# Exercise prompt:
Reproduce the records below line for line, word for word, leaving out the pictures.
START Data provided
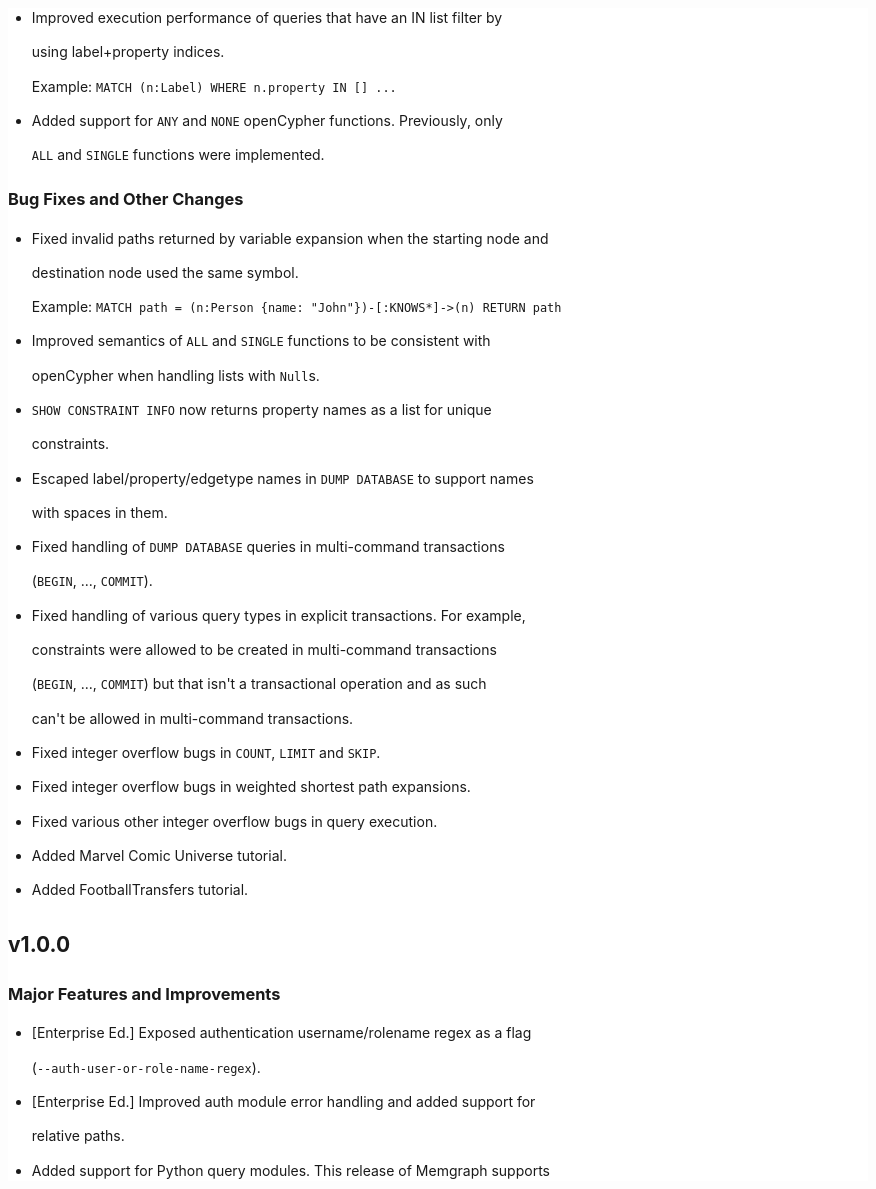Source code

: * Improved execution performance of queries that have an IN list filter by

  using label+property indices.

  Example: `MATCH (n:Label) WHERE n.property IN [] ...`

* Added support for `ANY` and `NONE` openCypher functions. Previously, only

  `ALL` and `SINGLE` functions were implemented.

### Bug Fixes and Other Changes

* Fixed invalid paths returned by variable expansion when the starting node and

  destination node used the same symbol.

  Example: `MATCH path = (n:Person {name: "John"})-[:KNOWS*]->(n) RETURN path`

* Improved semantics of `ALL` and `SINGLE` functions to be consistent with

  openCypher when handling lists with `Null`s.

* `SHOW CONSTRAINT INFO` now returns property names as a list for unique

  constraints.

* Escaped label/property/edgetype names in `DUMP DATABASE` to support names

  with spaces in them.

* Fixed handling of `DUMP DATABASE` queries in multi-command transactions

  \(`BEGIN`, ..., `COMMIT`\).

* Fixed handling of various query types in explicit transactions. For example,

  constraints were allowed to be created in multi-command transactions

  \(`BEGIN`, ..., `COMMIT`\) but that isn't a transactional operation and as such

  can't be allowed in multi-command transactions.

* Fixed integer overflow bugs in `COUNT`, `LIMIT` and `SKIP`.
* Fixed integer overflow bugs in weighted shortest path expansions.
* Fixed various other integer overflow bugs in query execution.
* Added Marvel Comic Universe tutorial.
* Added FootballTransfers tutorial.

## v1.0.0

### Major Features and Improvements

* \[Enterprise Ed.\] Exposed authentication username/rolename regex as a flag

  \(`--auth-user-or-role-name-regex`\).

* \[Enterprise Ed.\] Improved auth module error handling and added support for

  relative paths.

* Added support for Python query modules. This release of Memgraph supports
END Data provided
# Your response:
Source code

: * Improved execution performance of queries that have an IN list filter by

  using label+property indices.

  Example: `MATCH (n:Label) WHERE n.property IN [] ...`

* Added support for `ANY` and `NONE` openCypher functions. Previously, only

  `ALL` and `SINGLE` functions were implemented.

### Bug Fixes and Other Changes

* Fixed invalid paths returned by variable expansion when the starting node and

  destination node used the same symbol.

  Example: `MATCH path = (n:Person {name: "John"})-[:KNOWS*]->(n) RETURN path`

* Improved semantics of `ALL` and `SINGLE` functions to be consistent with

  openCypher when handling lists with `Null`s.

* `SHOW CONSTRAINT INFO` now returns property names as a list for unique

  constraints.

* Escaped label/property/edgetype names in `DUMP DATABASE` to support names

  with spaces in them.

* Fixed handling of `DUMP DATABASE` queries in multi-command transactions

  \(`BEGIN`, ..., `COMMIT`\).

* Fixed handling of various query types in explicit transactions. For example,

  constraints were allowed to be created in multi-command transactions

  \(`BEGIN`, ..., `COMMIT`\) but that isn't a transactional operation and as such

  can't be allowed in multi-command transactions.

* Fixed integer overflow bugs in `COUNT`, `LIMIT` and `SKIP`.
* Fixed integer overflow bugs in weighted shortest path expansions.
* Fixed various other integer overflow bugs in query execution.
* Added Marvel Comic Universe tutorial.
* Added FootballTransfers tutorial.

## v1.0.0

### Major Features and Improvements

* \[Enterprise Ed.\] Exposed authentication username/rolename regex as a flag

  \(`--auth-user-or-role-name-regex`\).

* \[Enterprise Ed.\] Improved auth module error handling and added support for

  relative paths.

* Added support for Python query modules. This release of Memgraph supports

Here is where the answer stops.